** Record extracts follows **
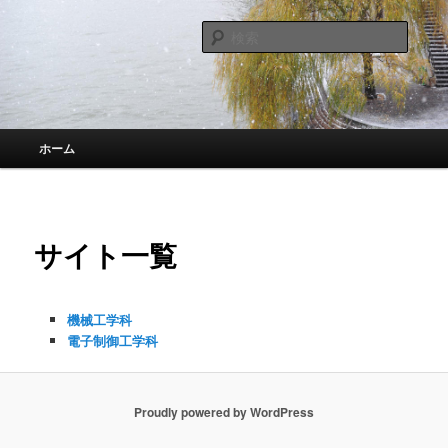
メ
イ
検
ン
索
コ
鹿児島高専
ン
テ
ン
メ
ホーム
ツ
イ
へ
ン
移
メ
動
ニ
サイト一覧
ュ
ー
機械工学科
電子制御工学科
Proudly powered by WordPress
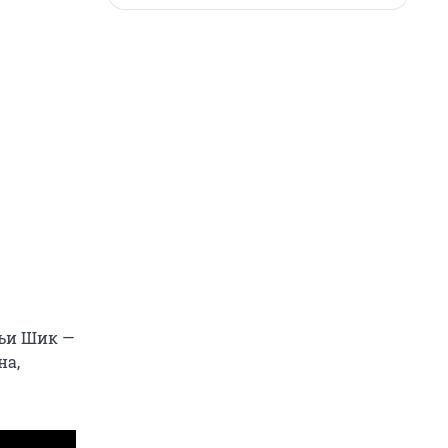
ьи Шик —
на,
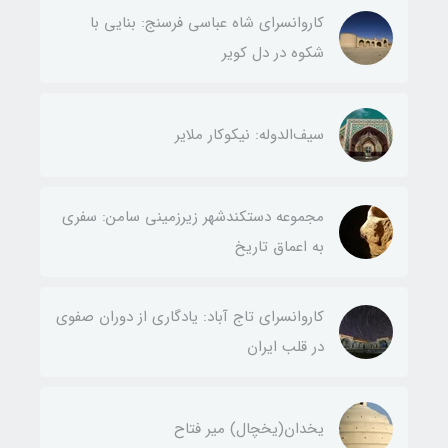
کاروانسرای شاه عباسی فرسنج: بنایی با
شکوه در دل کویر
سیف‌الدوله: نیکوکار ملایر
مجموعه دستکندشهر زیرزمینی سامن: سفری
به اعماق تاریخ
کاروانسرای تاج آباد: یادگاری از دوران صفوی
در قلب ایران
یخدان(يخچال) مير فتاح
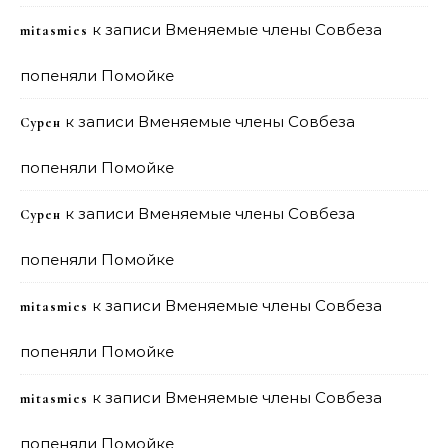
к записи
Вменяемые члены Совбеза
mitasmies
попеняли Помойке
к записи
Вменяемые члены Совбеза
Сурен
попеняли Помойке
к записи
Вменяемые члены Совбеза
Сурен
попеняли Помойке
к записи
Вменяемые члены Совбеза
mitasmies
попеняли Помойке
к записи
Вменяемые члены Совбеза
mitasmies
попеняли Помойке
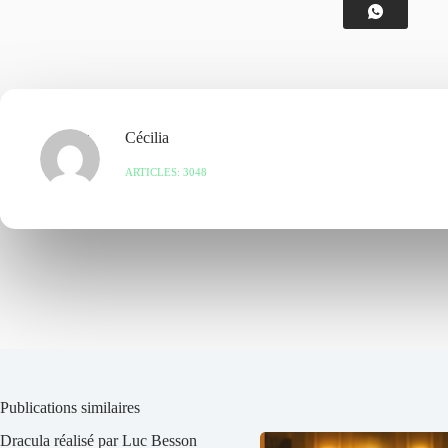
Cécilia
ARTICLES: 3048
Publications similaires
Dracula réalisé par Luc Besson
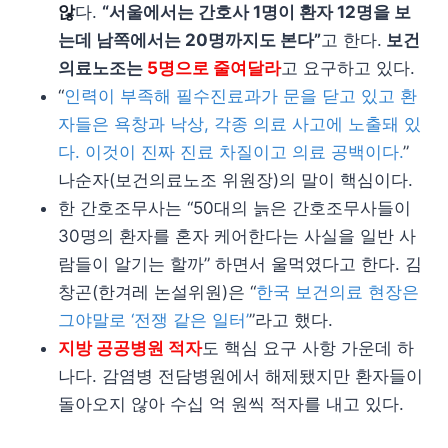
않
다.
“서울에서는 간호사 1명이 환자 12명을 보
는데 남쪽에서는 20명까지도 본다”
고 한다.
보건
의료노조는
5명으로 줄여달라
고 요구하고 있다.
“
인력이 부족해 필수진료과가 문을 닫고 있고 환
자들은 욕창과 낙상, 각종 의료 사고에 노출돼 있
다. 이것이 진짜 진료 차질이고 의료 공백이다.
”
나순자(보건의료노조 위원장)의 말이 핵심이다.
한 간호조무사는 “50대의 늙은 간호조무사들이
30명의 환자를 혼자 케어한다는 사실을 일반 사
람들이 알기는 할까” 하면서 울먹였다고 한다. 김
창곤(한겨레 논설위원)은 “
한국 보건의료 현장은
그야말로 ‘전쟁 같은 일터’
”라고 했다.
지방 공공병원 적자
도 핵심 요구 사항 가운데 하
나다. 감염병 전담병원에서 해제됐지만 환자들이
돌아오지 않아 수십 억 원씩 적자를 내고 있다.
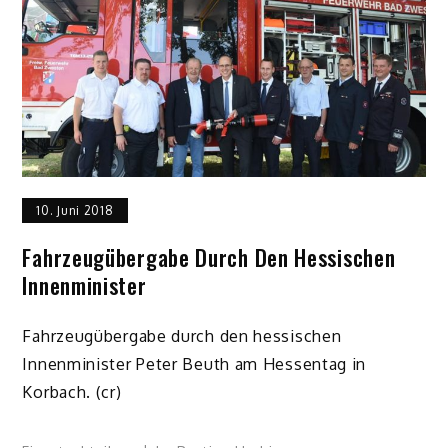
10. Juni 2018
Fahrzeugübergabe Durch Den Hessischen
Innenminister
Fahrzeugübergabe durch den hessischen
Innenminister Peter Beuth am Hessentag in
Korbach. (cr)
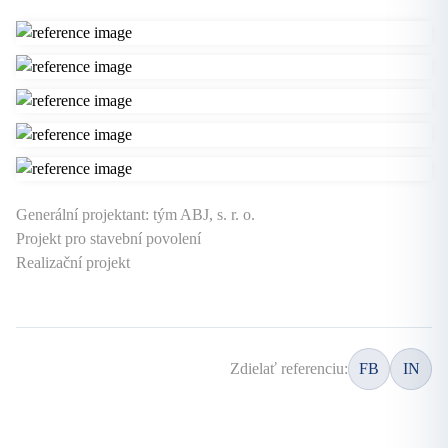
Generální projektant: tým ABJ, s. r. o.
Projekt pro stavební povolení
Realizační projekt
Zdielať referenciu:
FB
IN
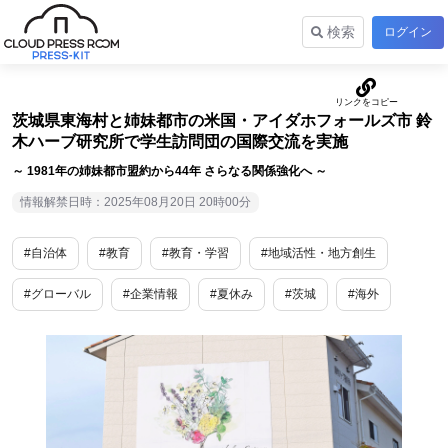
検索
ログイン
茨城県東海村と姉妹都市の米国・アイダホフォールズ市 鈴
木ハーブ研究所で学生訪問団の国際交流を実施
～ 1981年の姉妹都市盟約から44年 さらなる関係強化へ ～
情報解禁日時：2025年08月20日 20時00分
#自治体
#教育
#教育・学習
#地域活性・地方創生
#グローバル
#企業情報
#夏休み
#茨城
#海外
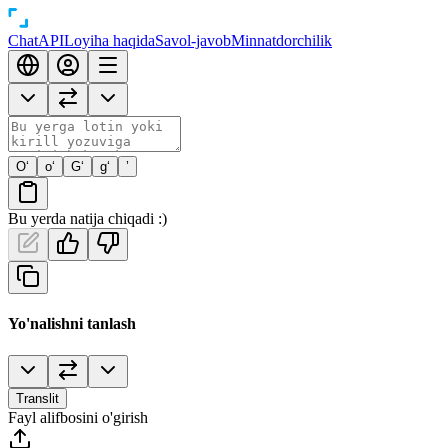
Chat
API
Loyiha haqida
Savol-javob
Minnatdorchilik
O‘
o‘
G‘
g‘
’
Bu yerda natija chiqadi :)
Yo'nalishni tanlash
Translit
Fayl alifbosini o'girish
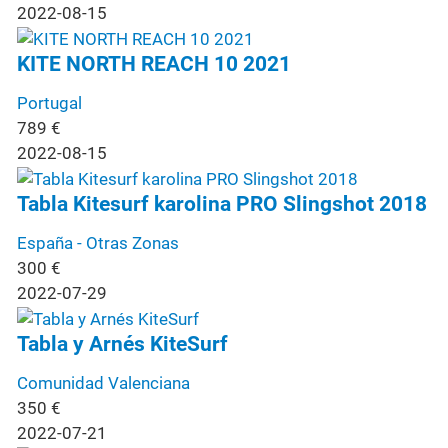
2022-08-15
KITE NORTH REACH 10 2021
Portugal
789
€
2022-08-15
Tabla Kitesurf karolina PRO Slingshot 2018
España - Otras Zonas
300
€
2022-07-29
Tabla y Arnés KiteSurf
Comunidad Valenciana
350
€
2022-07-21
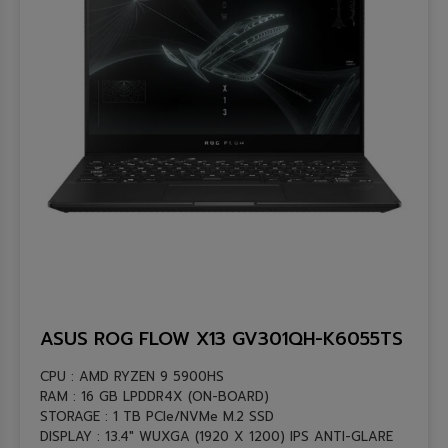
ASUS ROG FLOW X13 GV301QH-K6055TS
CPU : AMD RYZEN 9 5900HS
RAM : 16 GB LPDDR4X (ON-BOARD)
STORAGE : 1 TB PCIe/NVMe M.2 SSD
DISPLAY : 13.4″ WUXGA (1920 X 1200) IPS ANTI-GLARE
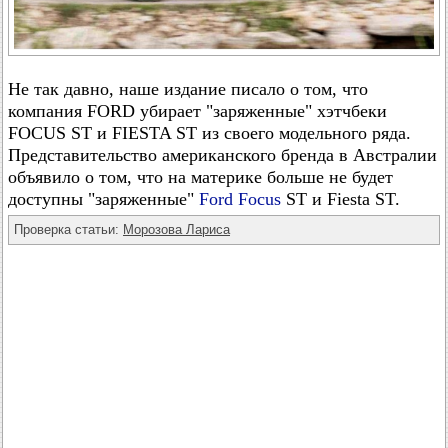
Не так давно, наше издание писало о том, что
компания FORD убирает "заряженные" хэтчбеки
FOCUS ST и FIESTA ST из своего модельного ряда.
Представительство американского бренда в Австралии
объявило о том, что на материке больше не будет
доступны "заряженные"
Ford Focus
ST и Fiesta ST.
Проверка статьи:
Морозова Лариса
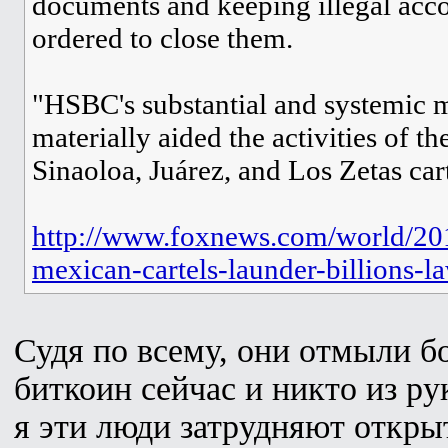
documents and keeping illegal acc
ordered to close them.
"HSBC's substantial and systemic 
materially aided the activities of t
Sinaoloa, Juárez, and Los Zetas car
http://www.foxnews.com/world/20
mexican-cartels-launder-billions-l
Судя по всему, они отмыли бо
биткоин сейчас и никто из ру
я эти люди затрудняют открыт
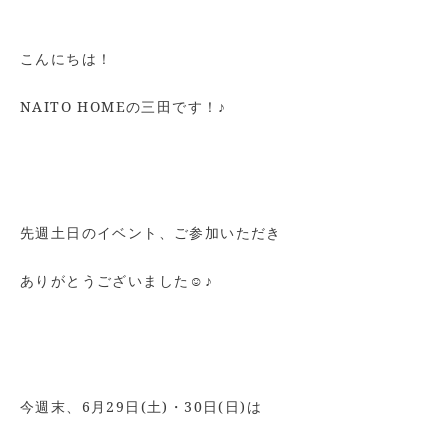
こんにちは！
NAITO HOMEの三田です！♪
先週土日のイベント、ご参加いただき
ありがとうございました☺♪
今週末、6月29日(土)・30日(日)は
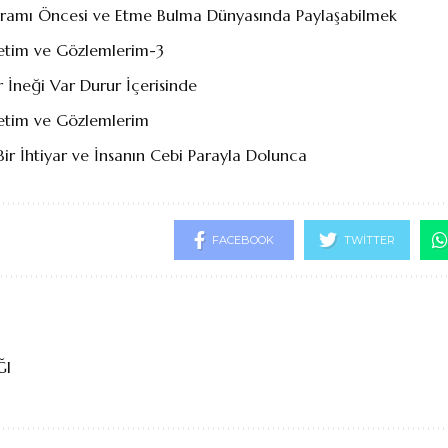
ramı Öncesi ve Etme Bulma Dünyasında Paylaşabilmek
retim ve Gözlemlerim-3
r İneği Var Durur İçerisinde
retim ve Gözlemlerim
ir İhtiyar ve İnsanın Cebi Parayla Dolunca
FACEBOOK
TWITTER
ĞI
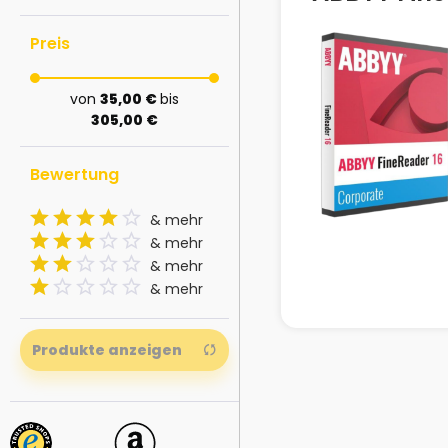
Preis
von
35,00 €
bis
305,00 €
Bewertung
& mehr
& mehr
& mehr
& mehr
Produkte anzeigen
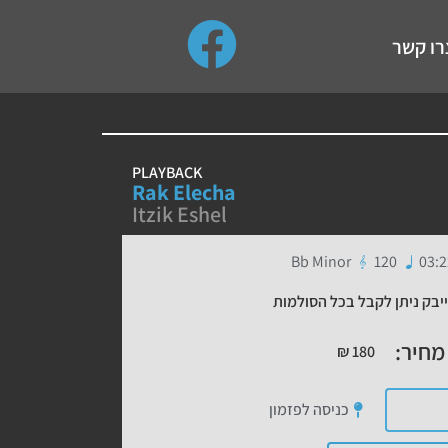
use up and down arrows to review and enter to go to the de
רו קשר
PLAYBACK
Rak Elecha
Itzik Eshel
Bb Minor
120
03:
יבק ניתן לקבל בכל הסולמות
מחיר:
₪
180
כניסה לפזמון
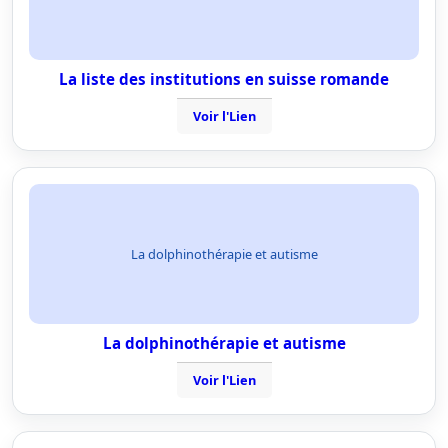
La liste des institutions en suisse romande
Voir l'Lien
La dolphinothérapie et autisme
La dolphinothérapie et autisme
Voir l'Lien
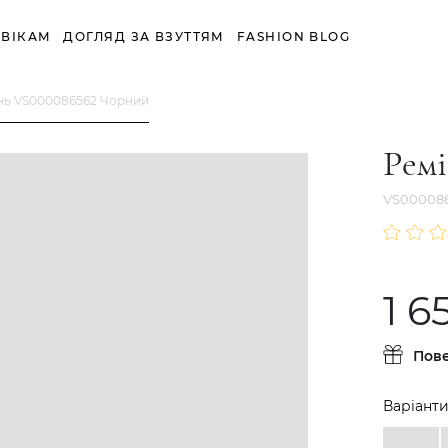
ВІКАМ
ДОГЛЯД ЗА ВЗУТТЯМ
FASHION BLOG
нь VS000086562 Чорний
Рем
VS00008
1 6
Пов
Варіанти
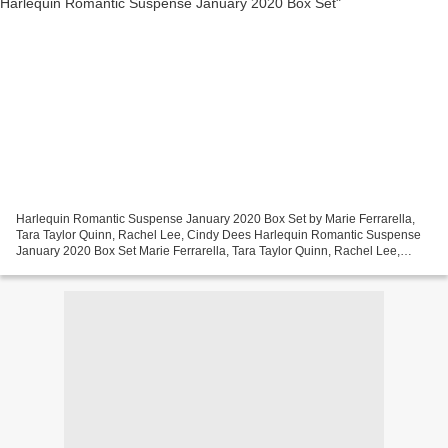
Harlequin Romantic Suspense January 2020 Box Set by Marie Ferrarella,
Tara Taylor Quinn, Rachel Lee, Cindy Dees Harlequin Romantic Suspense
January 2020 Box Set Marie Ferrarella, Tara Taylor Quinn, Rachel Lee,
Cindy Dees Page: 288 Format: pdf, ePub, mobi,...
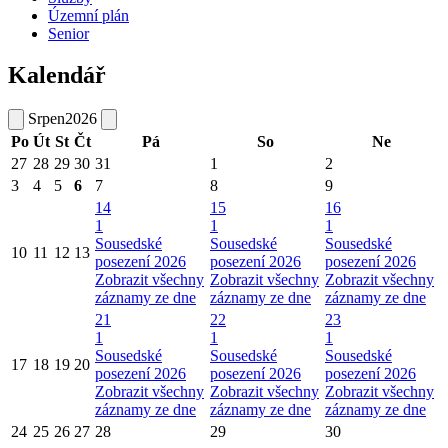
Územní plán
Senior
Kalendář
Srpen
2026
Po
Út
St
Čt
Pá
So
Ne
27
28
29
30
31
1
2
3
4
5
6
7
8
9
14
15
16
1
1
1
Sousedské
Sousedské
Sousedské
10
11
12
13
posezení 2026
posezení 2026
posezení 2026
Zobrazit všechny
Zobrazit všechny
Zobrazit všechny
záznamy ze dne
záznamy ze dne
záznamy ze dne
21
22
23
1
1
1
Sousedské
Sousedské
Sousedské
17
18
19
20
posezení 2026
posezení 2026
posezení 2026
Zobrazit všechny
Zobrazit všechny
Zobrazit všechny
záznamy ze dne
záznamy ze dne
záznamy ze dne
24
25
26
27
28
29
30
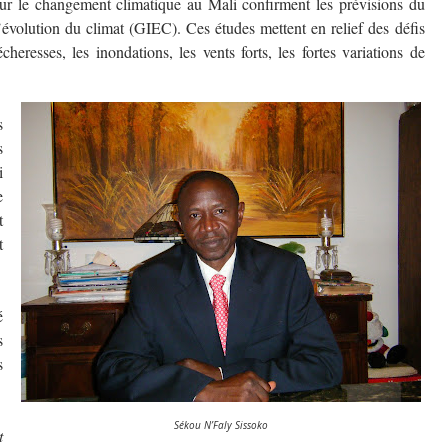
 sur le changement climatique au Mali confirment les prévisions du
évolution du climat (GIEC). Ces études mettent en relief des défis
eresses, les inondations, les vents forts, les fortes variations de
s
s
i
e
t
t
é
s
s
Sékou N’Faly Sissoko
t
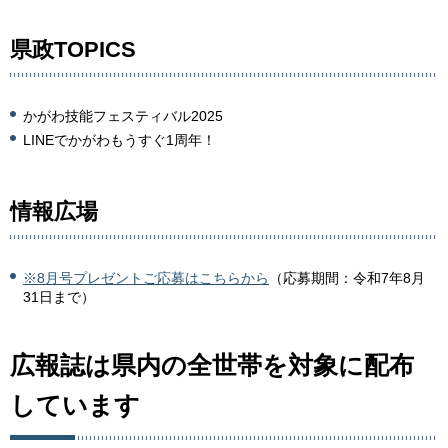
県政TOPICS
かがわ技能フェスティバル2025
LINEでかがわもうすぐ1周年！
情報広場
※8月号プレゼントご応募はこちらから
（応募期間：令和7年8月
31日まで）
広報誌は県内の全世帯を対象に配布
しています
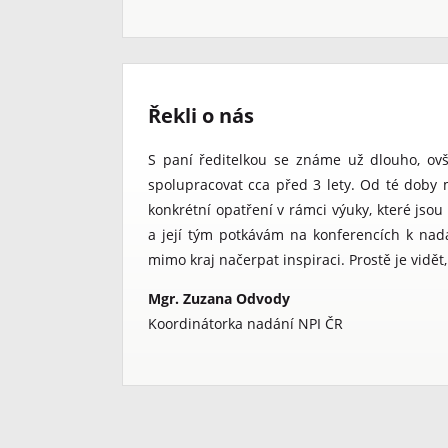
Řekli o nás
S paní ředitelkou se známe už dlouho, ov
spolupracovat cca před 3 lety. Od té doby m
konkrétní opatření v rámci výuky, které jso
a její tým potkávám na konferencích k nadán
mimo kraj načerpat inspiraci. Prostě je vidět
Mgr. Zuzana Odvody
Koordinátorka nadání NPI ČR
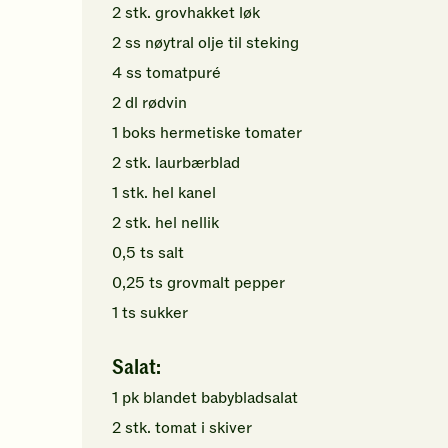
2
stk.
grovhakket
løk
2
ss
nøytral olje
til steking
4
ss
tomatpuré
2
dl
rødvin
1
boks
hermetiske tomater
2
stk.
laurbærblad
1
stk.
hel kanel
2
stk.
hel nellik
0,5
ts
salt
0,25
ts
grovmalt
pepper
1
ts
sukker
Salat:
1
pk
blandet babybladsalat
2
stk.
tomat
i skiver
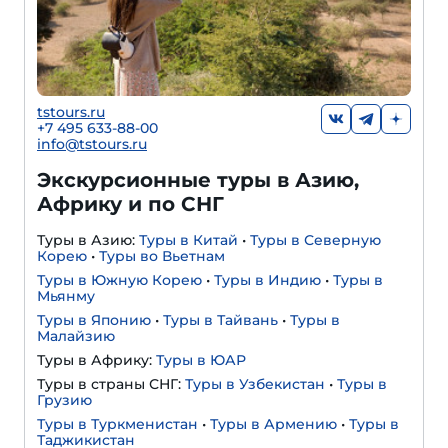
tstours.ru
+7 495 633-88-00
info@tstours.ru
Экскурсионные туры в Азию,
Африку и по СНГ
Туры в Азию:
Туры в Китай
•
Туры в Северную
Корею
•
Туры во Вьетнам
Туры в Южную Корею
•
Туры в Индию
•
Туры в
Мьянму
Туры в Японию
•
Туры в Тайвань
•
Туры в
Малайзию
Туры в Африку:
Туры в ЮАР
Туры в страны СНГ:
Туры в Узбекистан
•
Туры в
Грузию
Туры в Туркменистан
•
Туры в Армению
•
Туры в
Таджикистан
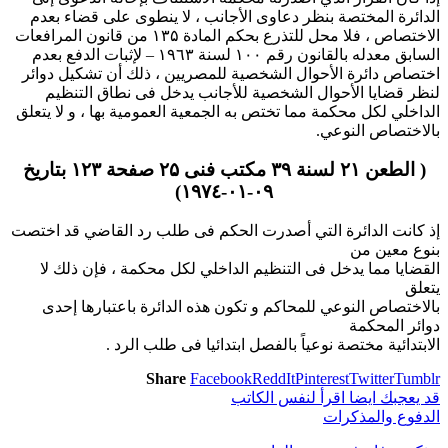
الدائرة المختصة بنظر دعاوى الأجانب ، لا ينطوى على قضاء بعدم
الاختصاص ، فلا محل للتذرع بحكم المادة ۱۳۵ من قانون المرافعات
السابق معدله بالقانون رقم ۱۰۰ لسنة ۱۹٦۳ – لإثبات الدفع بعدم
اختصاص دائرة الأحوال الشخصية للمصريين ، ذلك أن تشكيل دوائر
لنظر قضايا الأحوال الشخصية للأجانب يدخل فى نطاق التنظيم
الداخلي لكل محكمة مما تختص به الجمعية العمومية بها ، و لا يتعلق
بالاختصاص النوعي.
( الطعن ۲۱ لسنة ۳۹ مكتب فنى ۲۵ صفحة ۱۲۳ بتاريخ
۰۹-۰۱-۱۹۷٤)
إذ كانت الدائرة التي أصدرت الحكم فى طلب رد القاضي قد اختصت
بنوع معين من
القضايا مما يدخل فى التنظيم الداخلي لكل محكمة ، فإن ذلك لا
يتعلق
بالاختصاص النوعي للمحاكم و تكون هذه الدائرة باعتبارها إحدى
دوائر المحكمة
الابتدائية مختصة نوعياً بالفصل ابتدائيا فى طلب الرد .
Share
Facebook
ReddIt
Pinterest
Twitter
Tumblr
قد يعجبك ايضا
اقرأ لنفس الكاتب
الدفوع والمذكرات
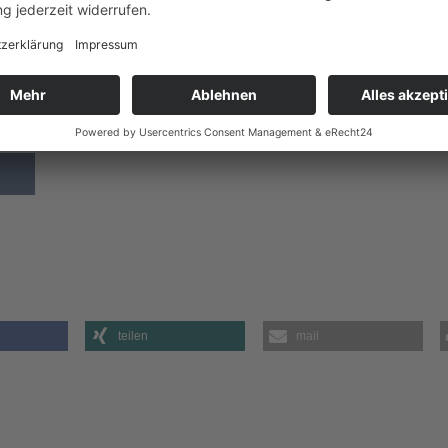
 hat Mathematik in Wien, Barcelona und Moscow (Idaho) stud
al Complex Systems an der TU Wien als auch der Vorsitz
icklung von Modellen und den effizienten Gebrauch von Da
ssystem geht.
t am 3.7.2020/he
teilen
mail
** End of Record extracts **
■ **Task item**: Give back the lines word for word, from the very first in the material above to the one that has "به اعماق تاریخ", both included, without the pictures.

■ **Exercise solution**:
メ
イ
検
ン
索
コ
鹿児島高専
ン
テ
ン
メ
ホーム
ツ
イ
へ
ン
移
メ
動
ニ
サイト一覧
ュ
ー
機械工学科
電子制御工学科
Proudly powered by WordPress
ьи Шик —
на,
کاروانسرای شاه عباسی فرسنج: بنایی با
شکوه در دل کویر
سیف‌الدوله: نیکوکار ملایر
مجموعه دستکندشهر زیرزمینی سامن: سفری
به اعماق تاریخ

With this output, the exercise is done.